[The problem] Excluding any images, copy all of the lines below precisely as written.

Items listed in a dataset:
============================================================

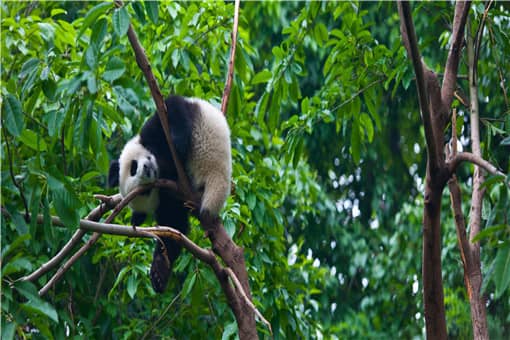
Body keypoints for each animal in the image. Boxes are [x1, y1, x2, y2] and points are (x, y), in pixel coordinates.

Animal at [111, 95, 233, 292]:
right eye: (145, 191)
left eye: (133, 167)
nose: (147, 169)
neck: (162, 165)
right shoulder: (169, 198)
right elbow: (173, 229)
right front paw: (158, 273)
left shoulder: (153, 132)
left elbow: (171, 108)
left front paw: (178, 142)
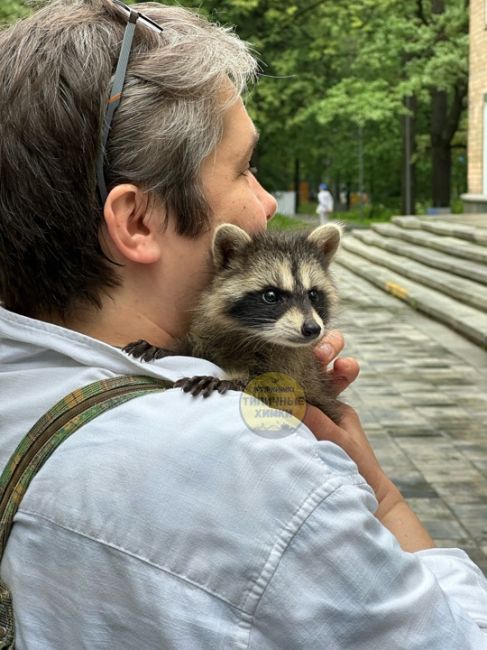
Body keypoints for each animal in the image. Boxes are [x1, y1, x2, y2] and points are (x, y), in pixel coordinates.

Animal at [124, 223, 346, 422]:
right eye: (271, 295)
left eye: (313, 295)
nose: (312, 329)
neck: (251, 334)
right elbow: (196, 346)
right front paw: (167, 348)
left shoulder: (293, 368)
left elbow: (274, 390)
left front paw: (230, 381)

============================================================

[Output of the exercise]
Body keypoints for each animal in the image. Boxes are [x1, y1, x2, y2] and points are (x, y), in pixel coordinates.

Animal at [111, 95, 233, 292]:
right eye: (145, 191)
left eye: (133, 167)
nose: (147, 169)
neck: (162, 165)
right shoulder: (169, 198)
right elbow: (173, 229)
right front paw: (158, 273)
left shoulder: (153, 132)
left elbow: (171, 108)
left front paw: (178, 142)
Body keypoints for each animal in the image. Boxes are [x1, y1, x2, y2] and points are (x, y), in pixel coordinates.

Animal at [124, 223, 346, 422]:
right eye: (271, 295)
left eye: (313, 295)
nose: (312, 329)
neck: (251, 334)
right elbow: (196, 346)
right front paw: (167, 348)
left shoulder: (293, 368)
left elbow: (274, 390)
left front paw: (230, 381)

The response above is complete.